Let's say you ignore the Constitution and shut down all the tier-one Internet network operating centers (NOC)s by sending an army of backhoes to dig up all their fiber connections. Would that do it?

No, there will still be all those other pesky smaller ISPs. OK, so you send the National Guard in to every ISP and tell them to blow holes in anything with blinking lights. Will that do it? Nope.

With mesh-networking, the DNS server I run out of my house, and the help of some friends, we can run our own slow Internet.

OK, just as a thought experiment let's just pretend you could shut down the Internet. Although, I hate to tell you Donald, I could do a better job of working out a way to close down the Internet than Bill "I've been retired since 2007" Gates. So, what would really happen after you flipped the Big Red Switch?

Well, first you're going to miss the next episode of Orange is the New Black on Netflix, the Internet's singlest largest bandwidth consumer. Second, online retail -- sorry Amazon -- comes to a stop. Then, the rest of the economy grinds to a halt.

Quick, how many of your adding machines, paper ledgers, fax machines, and non-networked PCs are ready to return to business circa 1980? That's right. None of us.

So, Donald, if you had proposed this on your show, I'd had one comment for you: "You're fired."

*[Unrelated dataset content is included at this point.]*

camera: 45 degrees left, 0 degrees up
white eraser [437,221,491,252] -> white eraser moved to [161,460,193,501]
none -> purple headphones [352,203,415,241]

While Trump takes this silly notion to an extreme, other politicans are similarly clueless.

Hillary Clinton has suggested using online censorship to deal with terrorist coordination over the Internet. "We're going to need help from Facebook and from YouTube and from Twitter." She wants the Internet providers and social networks to somehow not "permit the recruitment and the actual direction of attacks or the celebration of violence by the sophisticated Internet user."

While, I hate Daech as much as anyone, I am not comfortable with Clinton saying, "You'll hear all the usual complaints -- freedom of speech. But if we truly are in a war against terrorism and we are truly looking for ways to shut off their funding and shut off the flow of foreign fighters, we have to shut off their means of communicating."

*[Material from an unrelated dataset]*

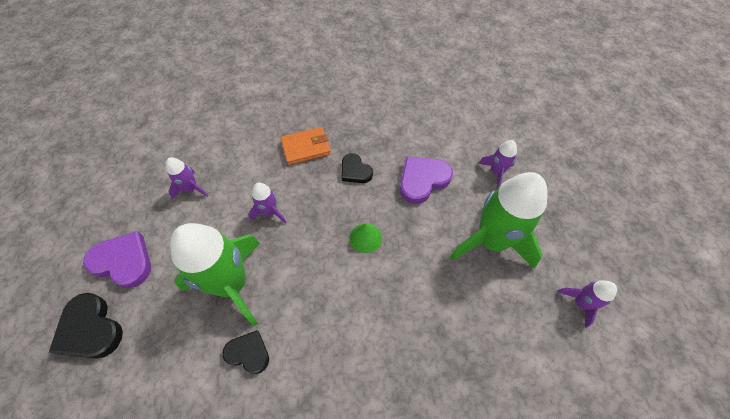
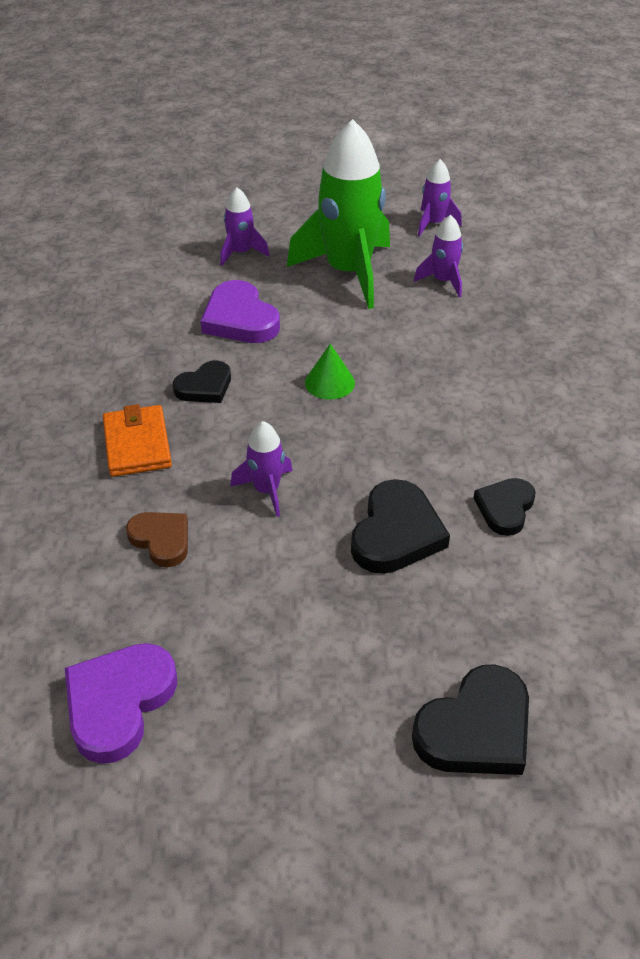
camera: 85 degrees left, 15 degrees down
purple heart [83,231,151,288] -> purple heart moved to [65,643,177,764]
purple rocket [165,157,208,199] -> purple rocket moved to [414,215,463,297]
green rocket [170,223,260,326] -> black heart [351,479,450,574]
none -> brown heart [126,512,188,567]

If we must give up our freedom of speech to win, we've already lost.

Besides, censorship doesn' slow down terrorism. After the Paris attacks, members of the European Union (EU) resolved to create a partnership of major Internet providers to report and remove extremist materials.

Sound good to you?

Actually that's what they decided after the Charlie Hebdo attack in early January. It did nothing to stop Daech's November attacks on Paris.

So what about putting in security holes in our encyrption software? Please! Take a look at Daech and Al Qaeda's "security" tools. Their encryption tools are junk.

If we really want to solve the problem of terrorism, we need to stop looking at the Internet to its root causes. Talking nonsense about shutting down the Internet or dismissing freedom of speech as being less important than fighting terrorism only distracts from the real, much more complicated problems of ending terrorism.